BAE'nin de İsrailli eski istihbaratçının lobi şirketiyle 5 milyon dolar değerinde bir anlaşma imzalaması, uzmanlar tarafından Karvi'nin BAE ilişkisinin teyidi biçiminde değerlendirildi.
Ancak, Arap dünyasındaki diğer örneklerin aksine şeffaf seçimlerin kanunlarla azami derecede korunduğu Tunus'ta bağımsız aday Kays Said ikinci turda, eski rejimin adayı BAE'nin desteklediği Nebil el-Karvi karşısında yüzde 70'ten fazla oy alarak ezici bir zafer elde etti.

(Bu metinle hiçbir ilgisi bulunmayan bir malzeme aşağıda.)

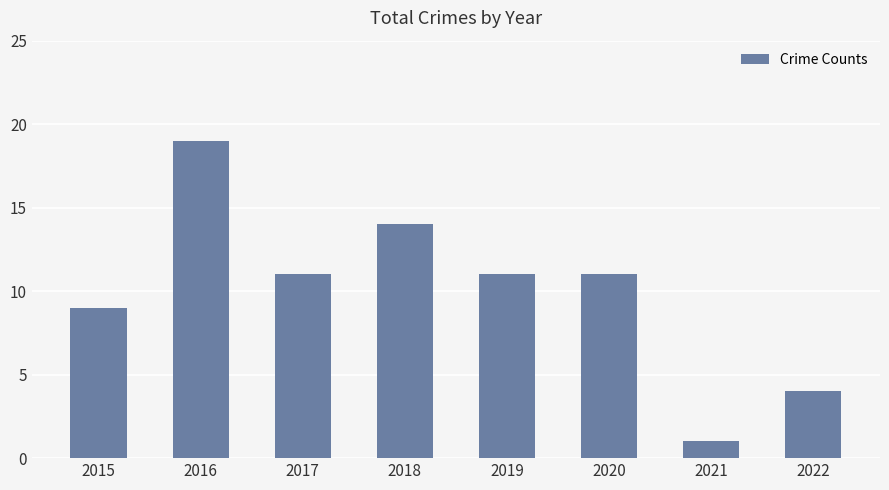

What is the maximum value shown in the chart?

19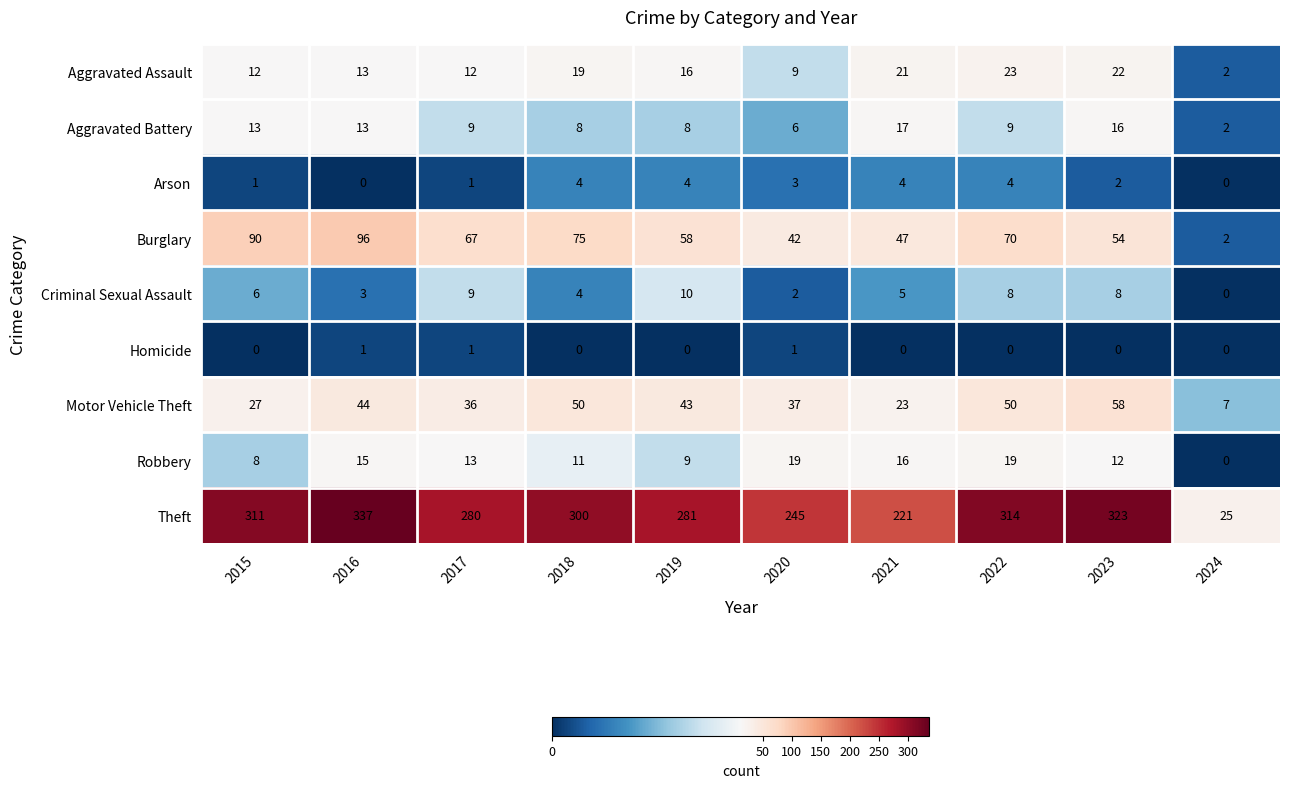

What is the highest value of the Robbery series?

19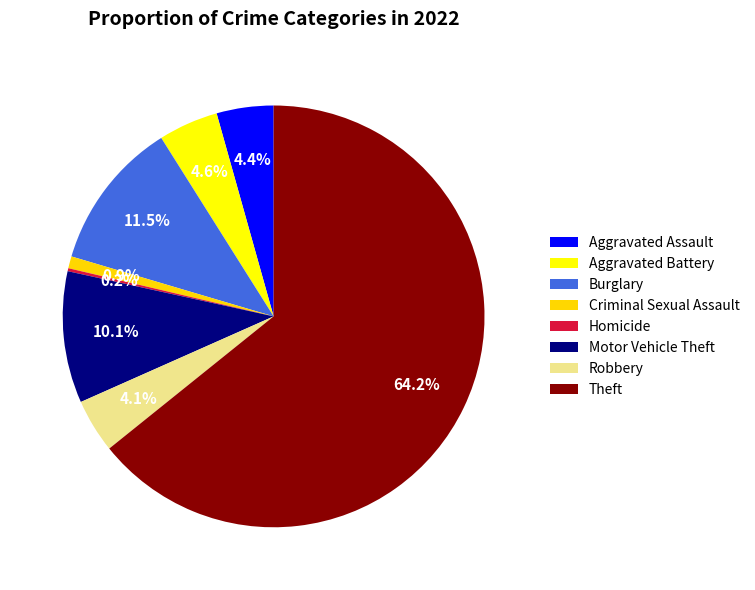

Which category has the biggest portion of the pie?

Theft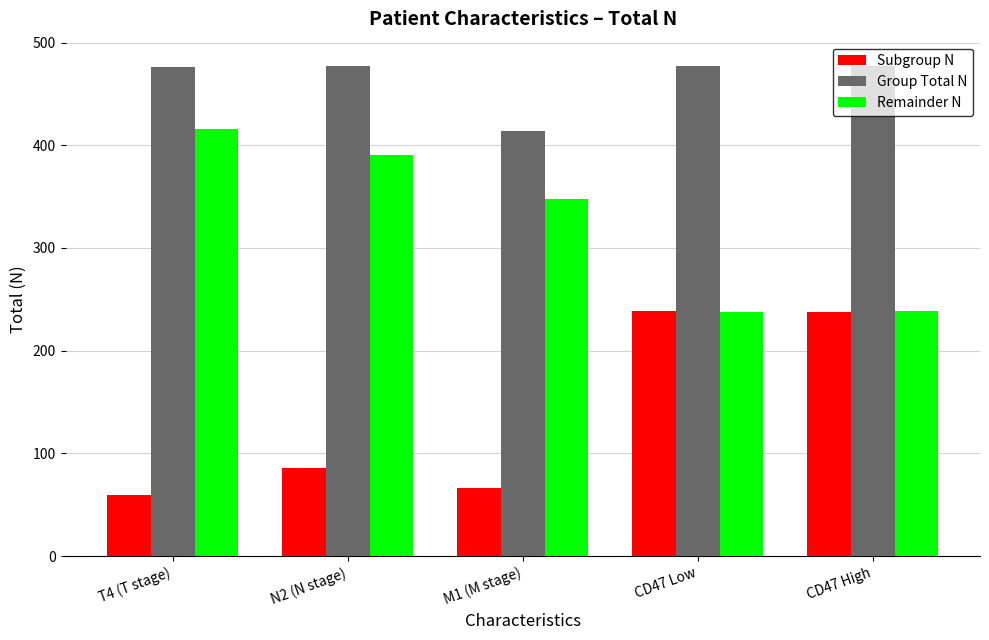

How many bars are there in total?

15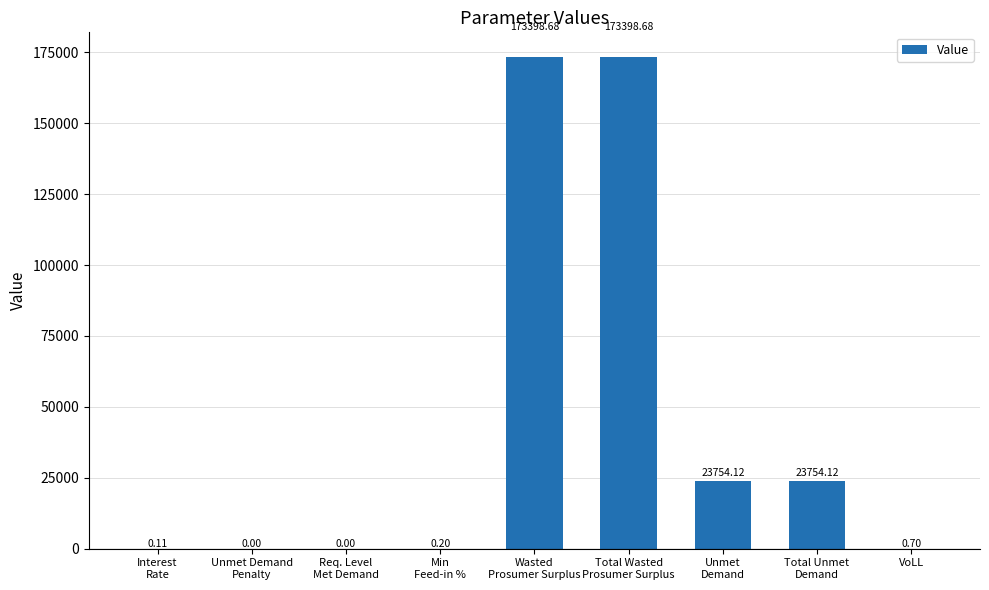

The value at Wasted
Prosumer Surplus is 173398.7. True or false?

True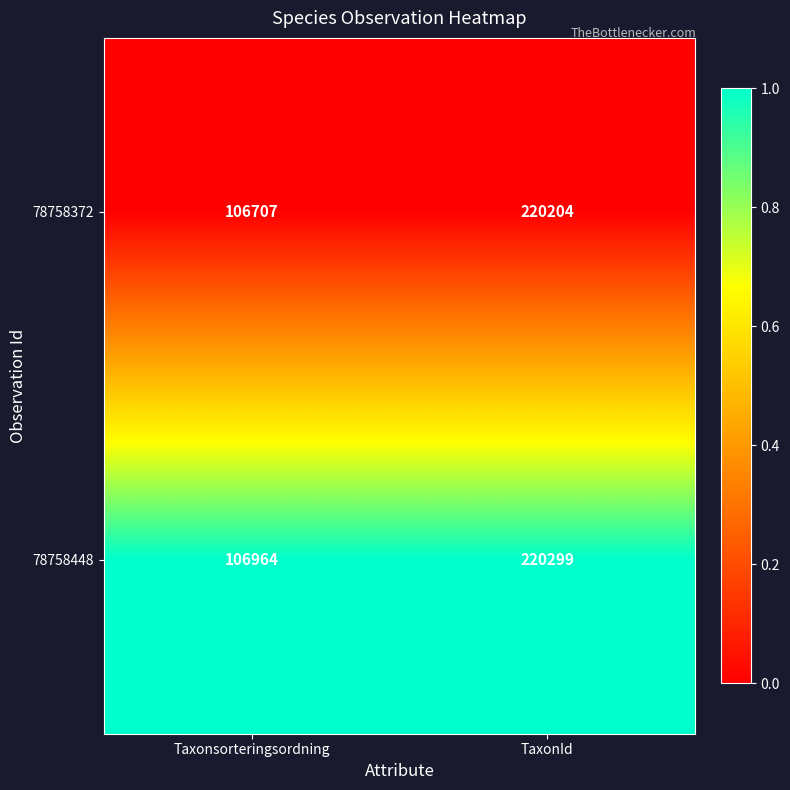

Reading left to right, list all the values displayed in this chart.

78758372: 106707	220204
78758448: 106964	220299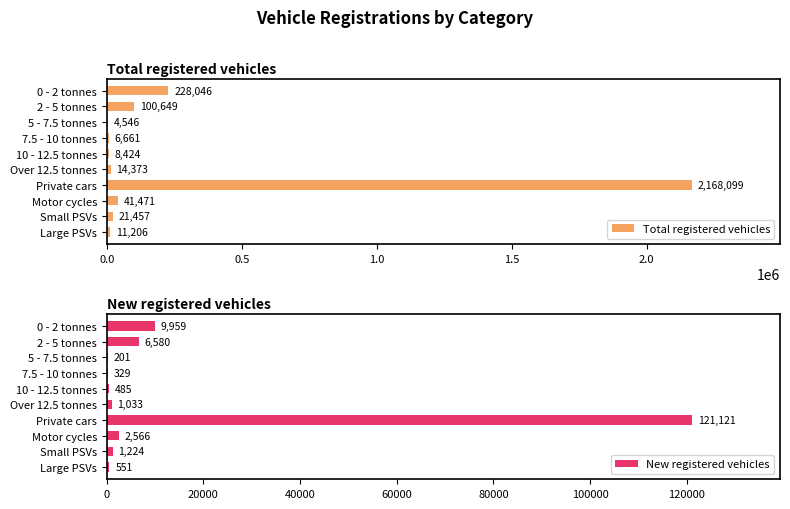

At which label is Total registered vehicles closest to 1086322?

0 - 2 tonnes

Aynı dönemde yapılan parlamento seçimlerini de BAE'nin Tunus'ta kendisine tehdit olarak gördüğü Nahda Hareketi, birinci sırada tamamladı. Buna karşın hükümeti kurmakta başarısız olan Nahda Hareketi, Cumhurbaşkanı Said'in görevlendirdiği İlyas Fahfah'ın hükümetine zorlu geçen pazarlıklarla koalisyonun en büyük paydaşı olarak katıldı.
Nahda Hareketi'nin tarihsel lideri Raşid el-Gannuşi de bu dönemde Tunus'ta geniş yetkilere sahip parlamentonun başkanı seçildi.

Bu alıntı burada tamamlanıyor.